Centralization first: For Coca-Cola Enterprises, standardized printing bubbles up with Lean opportunity

In a time when companies are seeking to leverage every opportunity to reduce costs, Lean's core tenets are delivering big benefits in unexpected places. For Coca-Cola Enterprises (CCE), printing touches business-critical processes in plenty of places: pick lists in the warehouse, interbranch transfers, and shipping documents. A centralized printing management initiative reaped millions in savings for CCE's green-minded managers.

By Frank O Smith, senior contributing editor October 9, 2008

With deep roots in manufacturing production, Lean’s key premise—the reduction or elimination of waste—has broad applicability across business processes. It entails taking a fresh look at entrenched work patterns and sharply questioning assumptions.

In a time when companies are seeking to leverage every opportunity to reduce costs, lean’s core tenets are delivering big benefits in unexpected places.

“Printing isn’t sexy,” says Russ Thyret, director of global end-user support for Atlanta-based Coca-Cola Enterprises (CCE), the world’s largest bottler/distributor of Coke products. But a major objective of our business is the identification and elimination of waste. It is part of our DNA.”

After creating a formal procurement organization in 2000, it became clear to Thyret—while visiting many of CCE’s 435 North American facilities—that “printing provided a huge opportunity for savings.”

CCE grew tremendously in the 1990s by acquisition in North America and Western Europe. As a result, the number of printers, copiers, multi-function devices, and scanners tallied more than 6,000 units from a host of vendors. The company had no understanding of true need, utilization, and life-cycle costs regarding maintenance and consumables such as paper and toner.

“We had no idea of the size of the prize,” Thyret says.

Centralization of purchasing and standardization were clear first steps. CCE invited printing solutions vendors to respond to requests for proposals.
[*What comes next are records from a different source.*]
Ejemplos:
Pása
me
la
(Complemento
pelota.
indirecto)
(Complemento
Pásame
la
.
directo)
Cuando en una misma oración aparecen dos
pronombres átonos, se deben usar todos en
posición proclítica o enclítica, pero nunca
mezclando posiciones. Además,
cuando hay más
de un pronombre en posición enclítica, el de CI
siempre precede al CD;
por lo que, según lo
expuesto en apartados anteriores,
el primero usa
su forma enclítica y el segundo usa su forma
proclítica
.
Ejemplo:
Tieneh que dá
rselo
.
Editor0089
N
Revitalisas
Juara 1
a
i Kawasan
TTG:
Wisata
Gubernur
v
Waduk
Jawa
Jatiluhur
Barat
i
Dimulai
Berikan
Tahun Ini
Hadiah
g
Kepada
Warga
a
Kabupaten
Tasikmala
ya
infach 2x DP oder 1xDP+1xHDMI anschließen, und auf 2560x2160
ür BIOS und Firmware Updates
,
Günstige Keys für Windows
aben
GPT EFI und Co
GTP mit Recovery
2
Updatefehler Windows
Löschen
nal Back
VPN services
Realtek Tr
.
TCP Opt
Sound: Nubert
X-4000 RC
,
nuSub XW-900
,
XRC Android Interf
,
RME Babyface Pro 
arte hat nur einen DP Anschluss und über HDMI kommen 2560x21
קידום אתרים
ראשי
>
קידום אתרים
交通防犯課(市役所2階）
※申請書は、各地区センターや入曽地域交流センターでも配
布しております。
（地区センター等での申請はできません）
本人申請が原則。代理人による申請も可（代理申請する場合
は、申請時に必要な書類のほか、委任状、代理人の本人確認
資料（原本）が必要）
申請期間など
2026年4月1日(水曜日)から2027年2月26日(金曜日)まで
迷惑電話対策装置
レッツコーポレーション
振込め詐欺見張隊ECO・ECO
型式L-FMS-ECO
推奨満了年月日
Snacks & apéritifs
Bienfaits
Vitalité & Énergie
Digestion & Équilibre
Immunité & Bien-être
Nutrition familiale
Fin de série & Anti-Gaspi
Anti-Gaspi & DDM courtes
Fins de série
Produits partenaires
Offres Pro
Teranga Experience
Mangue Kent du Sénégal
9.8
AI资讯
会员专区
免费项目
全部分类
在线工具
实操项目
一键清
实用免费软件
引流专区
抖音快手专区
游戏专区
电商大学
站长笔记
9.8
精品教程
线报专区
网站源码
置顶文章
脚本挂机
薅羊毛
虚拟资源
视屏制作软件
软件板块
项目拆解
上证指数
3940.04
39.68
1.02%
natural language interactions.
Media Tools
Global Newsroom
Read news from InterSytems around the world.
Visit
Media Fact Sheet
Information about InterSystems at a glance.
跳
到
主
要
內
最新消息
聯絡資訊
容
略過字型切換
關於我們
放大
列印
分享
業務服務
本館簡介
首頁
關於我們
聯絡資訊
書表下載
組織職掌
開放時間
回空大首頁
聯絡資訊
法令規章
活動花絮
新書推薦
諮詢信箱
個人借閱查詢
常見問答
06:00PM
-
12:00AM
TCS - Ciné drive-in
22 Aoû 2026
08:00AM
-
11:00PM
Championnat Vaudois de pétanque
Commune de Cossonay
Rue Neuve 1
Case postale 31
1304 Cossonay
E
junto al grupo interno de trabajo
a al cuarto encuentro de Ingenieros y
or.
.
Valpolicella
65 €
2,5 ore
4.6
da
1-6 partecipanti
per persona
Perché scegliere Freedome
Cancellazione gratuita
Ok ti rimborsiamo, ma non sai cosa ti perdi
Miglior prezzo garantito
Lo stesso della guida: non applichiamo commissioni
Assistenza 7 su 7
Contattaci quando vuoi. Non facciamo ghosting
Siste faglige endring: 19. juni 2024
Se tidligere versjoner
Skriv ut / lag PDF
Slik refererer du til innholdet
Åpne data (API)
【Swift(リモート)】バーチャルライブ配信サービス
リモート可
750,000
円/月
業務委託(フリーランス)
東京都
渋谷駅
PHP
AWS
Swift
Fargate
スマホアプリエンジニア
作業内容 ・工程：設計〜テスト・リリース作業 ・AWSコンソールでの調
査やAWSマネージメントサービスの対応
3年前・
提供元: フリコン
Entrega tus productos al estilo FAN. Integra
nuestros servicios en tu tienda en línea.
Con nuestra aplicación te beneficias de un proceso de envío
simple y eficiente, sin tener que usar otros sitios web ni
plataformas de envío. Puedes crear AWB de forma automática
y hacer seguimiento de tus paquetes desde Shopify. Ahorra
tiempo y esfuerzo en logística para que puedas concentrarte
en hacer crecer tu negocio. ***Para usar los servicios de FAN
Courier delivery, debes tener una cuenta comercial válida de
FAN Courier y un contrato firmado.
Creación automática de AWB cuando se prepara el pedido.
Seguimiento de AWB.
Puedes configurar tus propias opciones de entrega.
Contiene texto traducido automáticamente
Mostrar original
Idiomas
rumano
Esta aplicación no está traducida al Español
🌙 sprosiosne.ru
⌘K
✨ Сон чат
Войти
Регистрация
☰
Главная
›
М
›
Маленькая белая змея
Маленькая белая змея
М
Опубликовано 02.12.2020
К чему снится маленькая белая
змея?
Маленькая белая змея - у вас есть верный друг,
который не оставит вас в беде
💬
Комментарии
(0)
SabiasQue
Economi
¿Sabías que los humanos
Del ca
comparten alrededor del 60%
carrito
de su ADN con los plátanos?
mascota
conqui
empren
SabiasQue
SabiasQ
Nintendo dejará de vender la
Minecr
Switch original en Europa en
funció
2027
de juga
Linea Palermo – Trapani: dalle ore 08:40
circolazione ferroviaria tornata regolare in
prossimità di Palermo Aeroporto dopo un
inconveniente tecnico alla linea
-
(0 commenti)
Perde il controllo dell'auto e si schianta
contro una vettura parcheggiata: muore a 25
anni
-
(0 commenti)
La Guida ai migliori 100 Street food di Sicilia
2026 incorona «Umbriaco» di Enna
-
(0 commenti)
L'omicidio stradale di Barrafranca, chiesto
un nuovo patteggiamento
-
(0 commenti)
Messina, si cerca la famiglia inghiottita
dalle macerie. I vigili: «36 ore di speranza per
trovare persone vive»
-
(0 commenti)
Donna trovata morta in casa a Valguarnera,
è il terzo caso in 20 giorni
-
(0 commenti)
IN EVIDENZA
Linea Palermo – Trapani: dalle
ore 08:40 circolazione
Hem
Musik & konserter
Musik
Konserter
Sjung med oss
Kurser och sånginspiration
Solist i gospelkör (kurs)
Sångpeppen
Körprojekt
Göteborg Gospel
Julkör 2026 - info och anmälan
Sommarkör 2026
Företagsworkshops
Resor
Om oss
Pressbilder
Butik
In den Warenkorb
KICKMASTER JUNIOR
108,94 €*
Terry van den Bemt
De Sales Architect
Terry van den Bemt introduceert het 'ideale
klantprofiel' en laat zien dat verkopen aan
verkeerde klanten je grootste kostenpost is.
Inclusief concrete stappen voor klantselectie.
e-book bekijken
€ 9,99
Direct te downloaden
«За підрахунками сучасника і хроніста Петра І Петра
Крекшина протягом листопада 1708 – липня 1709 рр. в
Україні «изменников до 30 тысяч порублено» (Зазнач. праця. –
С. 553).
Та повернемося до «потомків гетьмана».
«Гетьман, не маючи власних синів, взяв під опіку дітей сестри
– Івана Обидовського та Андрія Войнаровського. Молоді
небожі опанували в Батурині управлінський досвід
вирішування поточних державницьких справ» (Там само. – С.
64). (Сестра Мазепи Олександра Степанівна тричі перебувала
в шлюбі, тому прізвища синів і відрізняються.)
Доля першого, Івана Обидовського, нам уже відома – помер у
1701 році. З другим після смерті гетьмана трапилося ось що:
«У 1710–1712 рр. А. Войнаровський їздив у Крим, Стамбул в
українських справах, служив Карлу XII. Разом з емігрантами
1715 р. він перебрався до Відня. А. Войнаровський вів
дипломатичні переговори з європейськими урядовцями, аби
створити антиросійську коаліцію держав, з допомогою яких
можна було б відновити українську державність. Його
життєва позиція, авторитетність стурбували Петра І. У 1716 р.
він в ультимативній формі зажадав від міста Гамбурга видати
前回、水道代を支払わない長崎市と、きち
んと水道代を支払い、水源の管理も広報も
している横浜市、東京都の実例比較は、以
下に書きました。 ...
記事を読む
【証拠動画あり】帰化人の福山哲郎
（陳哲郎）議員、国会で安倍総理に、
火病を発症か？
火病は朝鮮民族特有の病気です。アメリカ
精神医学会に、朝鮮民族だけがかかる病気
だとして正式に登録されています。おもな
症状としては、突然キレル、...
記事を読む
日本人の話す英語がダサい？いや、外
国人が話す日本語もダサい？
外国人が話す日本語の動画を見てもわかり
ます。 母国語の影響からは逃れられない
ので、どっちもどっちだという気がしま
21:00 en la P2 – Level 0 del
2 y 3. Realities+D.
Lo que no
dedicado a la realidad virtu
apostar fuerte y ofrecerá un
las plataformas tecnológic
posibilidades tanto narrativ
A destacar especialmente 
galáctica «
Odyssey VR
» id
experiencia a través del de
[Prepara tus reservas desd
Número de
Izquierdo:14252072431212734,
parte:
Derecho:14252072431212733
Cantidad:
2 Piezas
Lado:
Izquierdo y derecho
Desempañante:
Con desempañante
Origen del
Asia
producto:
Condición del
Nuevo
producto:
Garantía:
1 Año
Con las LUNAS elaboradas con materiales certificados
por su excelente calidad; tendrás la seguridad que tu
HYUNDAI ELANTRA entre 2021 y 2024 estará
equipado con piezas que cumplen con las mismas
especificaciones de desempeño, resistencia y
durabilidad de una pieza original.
Printing specialist Lexmark helped Coca-Cola Enterprises (CCE) gain visibility to paper consumption for more than 30 million pages per quarter initially, and continues to assist with recycing efforts as part of CCE’s sustainability initiative.

“We wanted someone to help us get our arms around the problem, and set realistic goals and expectations that made us stretch,” says Thyret. “We wanted to influence the partner’s technology road map to meet our needs.”

Lexmark stood out by offering the lowest five-year total cost of ownership, and the kind of partnership CCE was seeking: assistance with a phased program including contract maintenance services and an intelligence solution for gathering data on output, device utilization, and consumables—all aimed at increasing value and continually driving down waste and costs.

Printing touches business-critical processes, Thyret explains—including pick lists in the warehouse, interbranch transfers, and shipping documents.

“Without good data,” explains Thyret, “it’s difficult to walk into a facility and tell people we’re going to lower the number of printers they have and make the case in a way that they can appreciate the value.”

But the numbers now speak for themselves. CCE went from 16 vendors down to two; and from 116 models to less than 20. Regarding total number of devices, it went from more than 6,000 to 3,800, netting a $5-million reduction in capital expenditure.

Using data that Lexmark collects from all CCE networked output devices, CCE also cut $4.5 million in expenses due to toner usage optimization. Service and toner alerts, and reordering are fully automated.

Lexmark also helped CCE gain visibility to paper consumption for more than 30 million pages per quarter initially, and is assisting in how to effectively recycle in keeping with CCE’s corporate responsibility and sustainability initiative. Total ROI topped 45 percent for the first five years of the project.

“Lexmark stood up and delivered on what it said it would,” concludes Thyret. “When we meet with Lexmark now, it’s not to talk about problems we’re having, but what we want to do next.”